The figures, released by the Department for Education this week, reveal how schools across the country have been performing.
The tables use a new ranking called Progress 8, which measures how students progress in eight subjects across Key Stage Two to achieving results at Key Stage Four (up to age 16).
The rankings found that Progress results at The Cavendish School, were ‘well below’ the national average.
It also showed that just 39 per cent of students were getting grade C or better in English and maths GCSEs.
The other school ranked ‘well below average’ was The Collett School. However, the school is a special needs school, and actually performed favourably compared to other special schools across Herts.
The top Hemel school was Abbots Hill, an independent school for girls, which said it was ‘delighted’, while John F Kennedy also performed well.
How did schools fare across Dacorum?
Progress and results made by teenagers across Herts was slightly above the national average over the last year, but there were also some standout performers by Dacorum schools.
John F Kennedy School in Hemel Hempstead performed consistently well across all the rankings, with the top score across Dacorum for its progress between KS2 and KS4 resilts (up to age 16).
It also saw 79 per cent of students get at least a C in English and maths.
John F Kennedy narrowly beat out Ashlyns School in Berkhamsted on the ‘Progress 8’ score, and Ashlyns was also second for the ‘Attainment 8’ scores for Dacorum - which measure the results of eight approved subjects including sciences and IT.
Topping the ‘Attainment 8’ table was Abbot’s Hill School, an independent school for girls in Hemel Hempstead. It was the only school to top two categories, as it also came out with a whopping 97 per cent of students getting C or above in English and maths.
Rachel Phelan, the school’s marketing manager, told the Gazette: “The results are the best we have ever had.
“We think it’s down to the general school ethos, which is very inclusive. We also have small class sizes, which means the girls get a lot more one-to-one time with teachers.
“They are excelling across a variety of subjects too, so that’s pleasing.”
The ‘Attainment 8’ results, which also shone favourably on Tring School and The Hemel Hempstead School.
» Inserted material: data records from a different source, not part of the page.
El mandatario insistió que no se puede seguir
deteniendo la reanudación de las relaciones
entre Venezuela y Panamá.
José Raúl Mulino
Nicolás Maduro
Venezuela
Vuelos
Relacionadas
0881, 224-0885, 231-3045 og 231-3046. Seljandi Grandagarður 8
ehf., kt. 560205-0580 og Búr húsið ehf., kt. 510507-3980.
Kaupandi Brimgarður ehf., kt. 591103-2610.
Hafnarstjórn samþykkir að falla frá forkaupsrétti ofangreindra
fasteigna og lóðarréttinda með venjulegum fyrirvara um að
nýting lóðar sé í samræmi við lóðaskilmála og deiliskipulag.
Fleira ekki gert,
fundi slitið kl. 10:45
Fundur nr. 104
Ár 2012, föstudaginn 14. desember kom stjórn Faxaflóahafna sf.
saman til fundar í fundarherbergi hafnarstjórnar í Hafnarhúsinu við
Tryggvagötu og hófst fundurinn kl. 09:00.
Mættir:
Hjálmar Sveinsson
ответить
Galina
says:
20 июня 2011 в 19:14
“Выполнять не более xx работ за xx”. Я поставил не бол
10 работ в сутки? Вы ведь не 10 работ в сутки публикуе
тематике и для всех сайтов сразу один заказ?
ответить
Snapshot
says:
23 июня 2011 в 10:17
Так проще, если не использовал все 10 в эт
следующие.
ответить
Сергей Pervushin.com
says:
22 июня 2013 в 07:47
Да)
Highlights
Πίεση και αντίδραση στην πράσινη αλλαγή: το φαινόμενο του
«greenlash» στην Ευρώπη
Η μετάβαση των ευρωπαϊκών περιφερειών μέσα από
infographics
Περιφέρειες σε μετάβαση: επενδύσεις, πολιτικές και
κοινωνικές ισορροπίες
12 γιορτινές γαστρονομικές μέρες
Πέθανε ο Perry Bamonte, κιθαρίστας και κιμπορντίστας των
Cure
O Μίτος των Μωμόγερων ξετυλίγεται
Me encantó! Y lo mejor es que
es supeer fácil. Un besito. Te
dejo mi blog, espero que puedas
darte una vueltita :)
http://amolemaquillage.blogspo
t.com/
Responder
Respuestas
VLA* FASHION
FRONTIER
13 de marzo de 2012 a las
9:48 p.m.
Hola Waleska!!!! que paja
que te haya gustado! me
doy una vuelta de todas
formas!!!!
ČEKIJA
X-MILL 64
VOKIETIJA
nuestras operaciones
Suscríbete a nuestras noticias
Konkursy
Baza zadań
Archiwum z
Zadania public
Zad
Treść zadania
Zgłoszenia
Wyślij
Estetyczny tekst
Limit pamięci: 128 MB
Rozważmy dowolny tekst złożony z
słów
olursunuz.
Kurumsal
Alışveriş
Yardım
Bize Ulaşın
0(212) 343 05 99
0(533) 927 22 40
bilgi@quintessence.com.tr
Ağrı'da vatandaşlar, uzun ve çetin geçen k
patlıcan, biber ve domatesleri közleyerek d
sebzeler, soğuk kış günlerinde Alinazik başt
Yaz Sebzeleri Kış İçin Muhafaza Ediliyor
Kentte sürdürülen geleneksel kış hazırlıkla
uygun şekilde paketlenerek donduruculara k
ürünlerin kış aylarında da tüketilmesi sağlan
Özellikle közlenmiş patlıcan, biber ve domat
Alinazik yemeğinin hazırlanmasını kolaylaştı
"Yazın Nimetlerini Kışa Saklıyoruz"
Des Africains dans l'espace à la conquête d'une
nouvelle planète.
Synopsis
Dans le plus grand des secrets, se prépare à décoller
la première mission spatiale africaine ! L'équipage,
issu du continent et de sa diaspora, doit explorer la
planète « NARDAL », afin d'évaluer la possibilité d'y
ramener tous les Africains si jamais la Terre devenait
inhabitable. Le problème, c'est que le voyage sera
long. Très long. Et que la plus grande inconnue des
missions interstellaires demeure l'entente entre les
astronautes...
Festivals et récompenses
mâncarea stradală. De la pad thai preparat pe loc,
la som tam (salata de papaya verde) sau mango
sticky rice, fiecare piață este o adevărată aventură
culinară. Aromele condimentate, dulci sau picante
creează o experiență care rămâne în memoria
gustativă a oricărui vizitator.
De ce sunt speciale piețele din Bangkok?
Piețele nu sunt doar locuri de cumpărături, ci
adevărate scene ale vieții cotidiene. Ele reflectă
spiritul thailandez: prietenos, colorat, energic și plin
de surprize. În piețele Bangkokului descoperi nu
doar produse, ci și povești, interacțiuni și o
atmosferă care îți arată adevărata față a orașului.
Schools which fared less well included the Cavendish School in Hemel, which was ranked as ‘well below average’ for progress students made between KS2 and KS4 results.
It also saw just 39 per cent of pupils score C or above in English and maths - a figure matched by fellow Hemel school Adeyfield School.
Finishing bottom of both ‘Progress 8’ and ‘Attainment 8’ was The Collett School, based in Lockers Park Lane, Hemel. The school however is a special needs school, which actually compared favourably with similar schools across the county.
And assistant headteacher Pam Stocks said the school had ‘its own system’ to assess its performances.
But the real winner was the county of Hertfordshire as a whole. The combined scores of each school ensured the county was ahead of the national average for every ranking.